Staff Sgt. Heathe Craig, 28, a medic with the 159th Air Ambulance Medical Company out of Wiesbaden, Germany, took James up first, returning with extra straps for Bradbury.

They thought it was finally over. Monti had died trying to save him, and Bradbury would live that legacy.

Then came a thump in the dark and slowly, the dawning realization: The hoist on the stretcher had snapped, sending Craig and Bradbury falling to their deaths.

Later, the only thing the men could make sense of were the small acts that brought life into hell that day on the mountain: a commander who refused to watch his young soldier die, wounded men putting the fight and their comrades first.

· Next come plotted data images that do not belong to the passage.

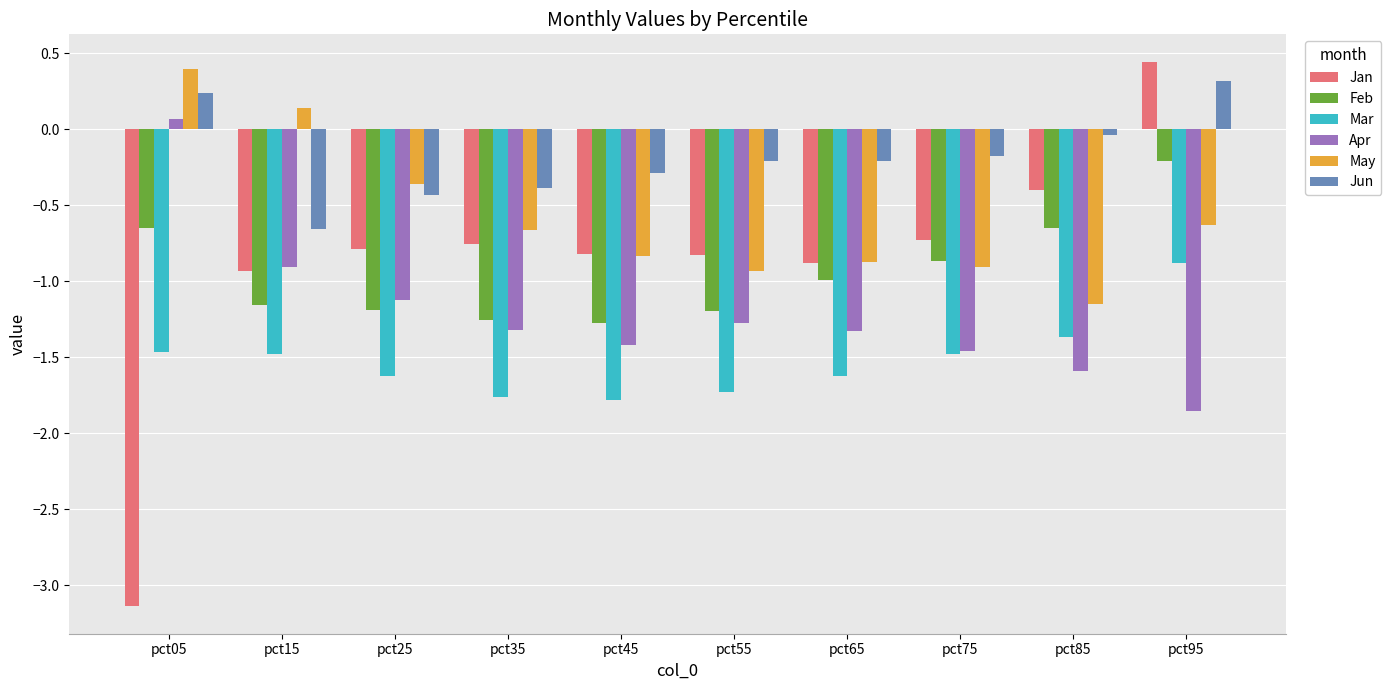

The Mar series shows -1.8 at pct45. True or false?

True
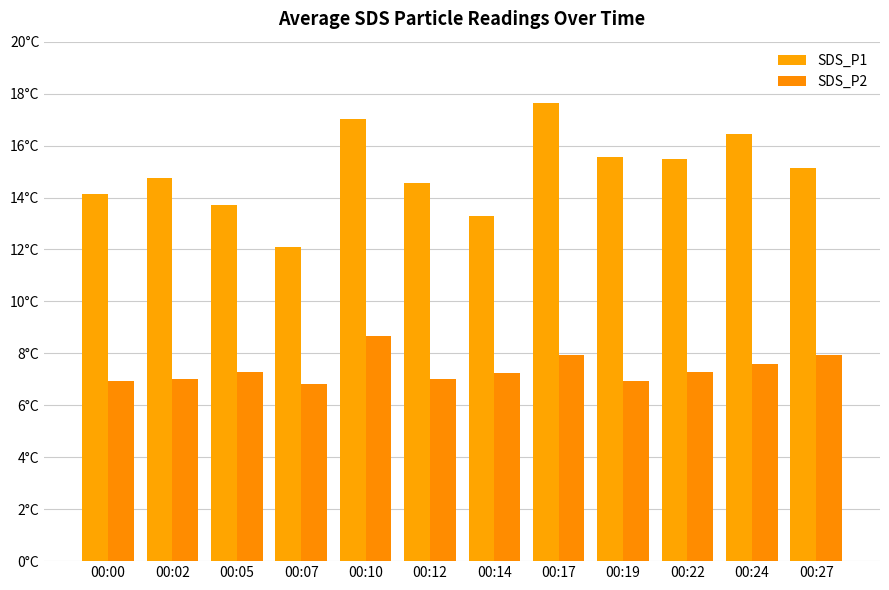

Are the bars grouped side by side (vs. stacked)?

Yes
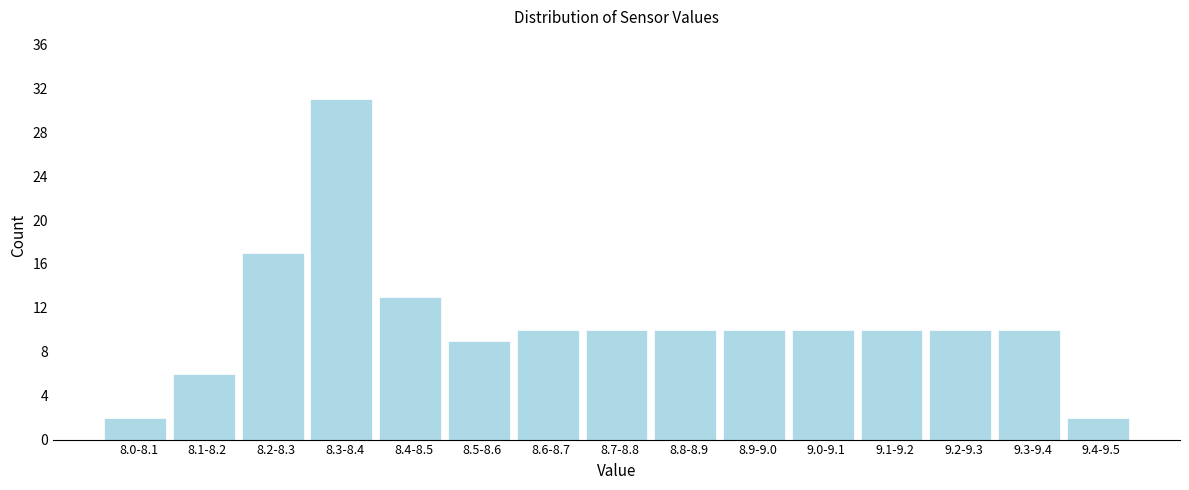

Reading left to right, list all the values displayed in this chart.

8.0-8.1=2	8.1-8.2=6	8.2-8.3=17	8.3-8.4=31	8.4-8.5=13	8.5-8.6=9	8.6-8.7=10	8.7-8.8=10	8.8-8.9=10	8.9-9.0=10	9.0-9.1=10	9.1-9.2=10	9.2-9.3=10	9.3-9.4=10	9.4-9.5=2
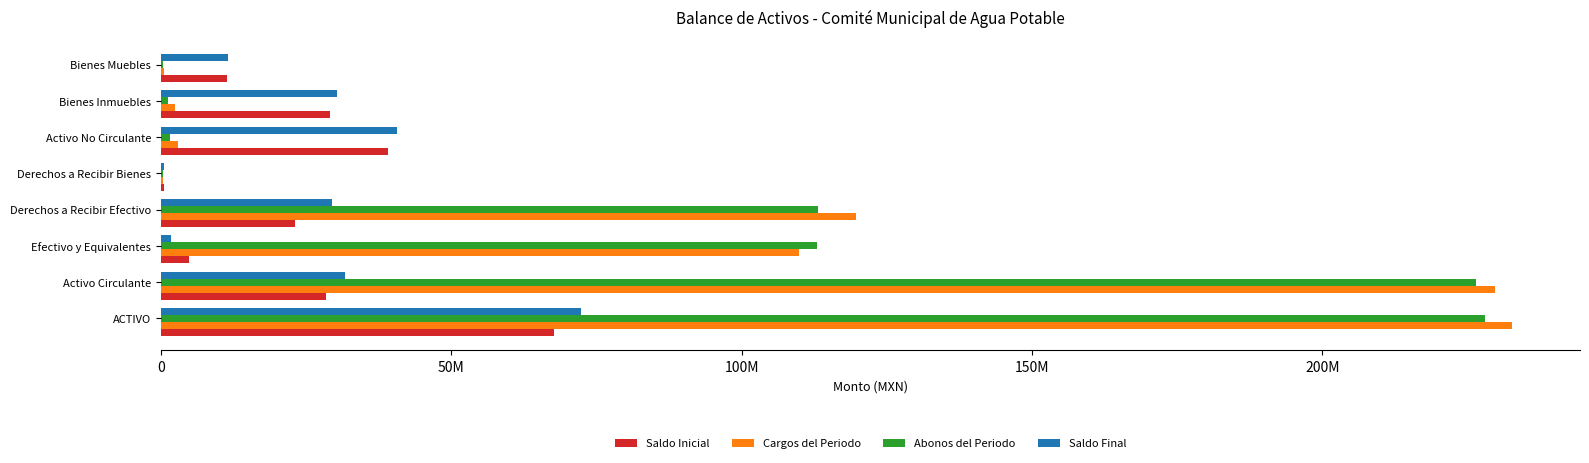

Where is Abonos del Periodo nearest to the value 114179627?

Derechos a Recibir Efectivo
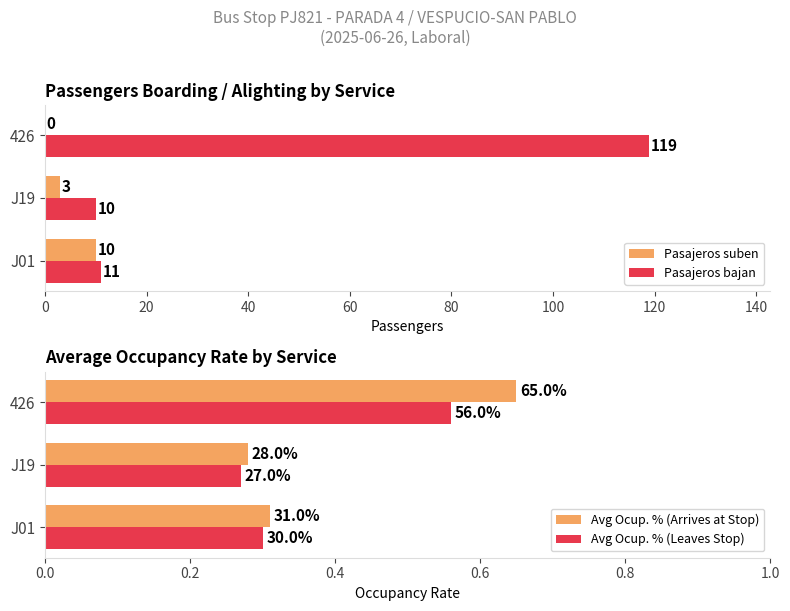

True or false: Pasajeros bajan has a value of 119 at 426.

True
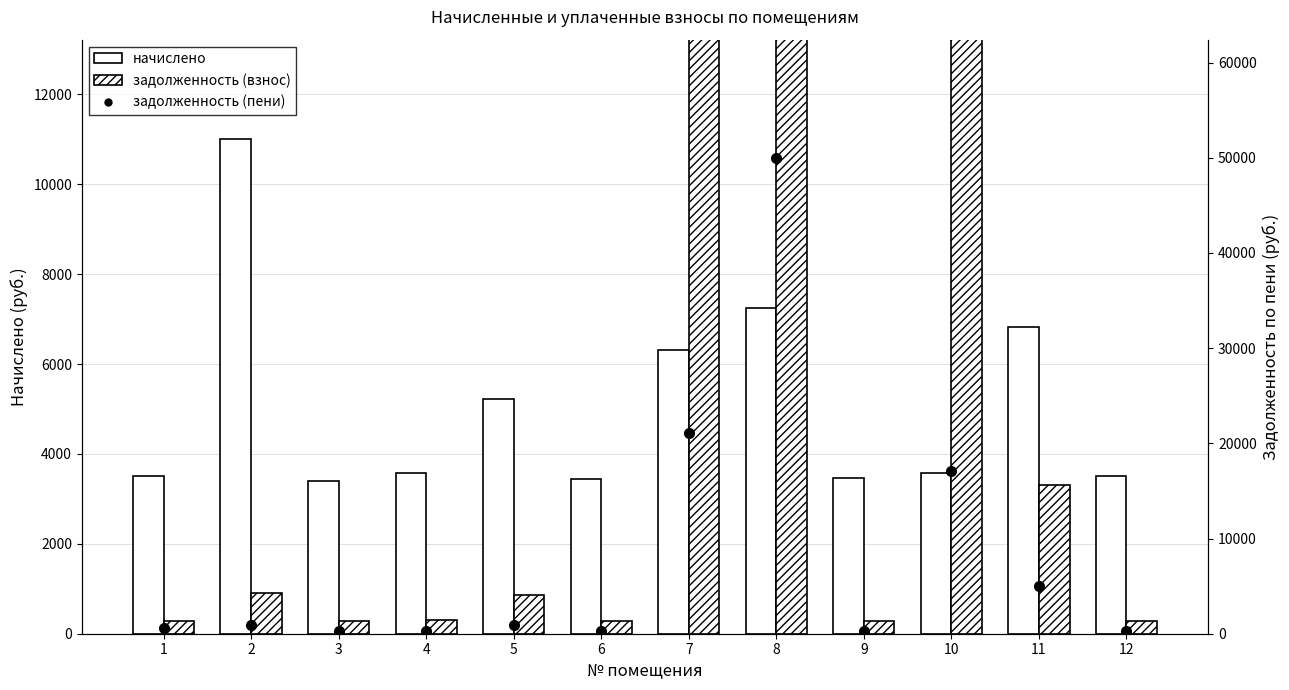

True or false: задолженность (взнос) has a value of 4938.6 at 7.

False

And a sense of strength and determination that would guide them from that day forward.

“I accepted the fact that I was gonna die that day on that mountain,” said Smith, who deployed again to Logar province with Renken and James in 2009. “I do know now it’s made me a better soldier because one of these days, I will be a leader and I will be able to speak from experience and tell my soldiers the bad guys are bad, they will try to kill you.”

Monti was the sixth man to earn the Medal of Honor in the war on terror, and only the second in Afghanistan. All were posthumous.

“The actions we honor today were not a passing moment of courage. They were the culmination of a life of character and commitment,” Obama said at the ceremony. “Compassion. Perseverance. Strength. A love for his fellow soldiers. These are the values that defined Jared Monti’s life, and the values he displayed in the actions we recognize today.”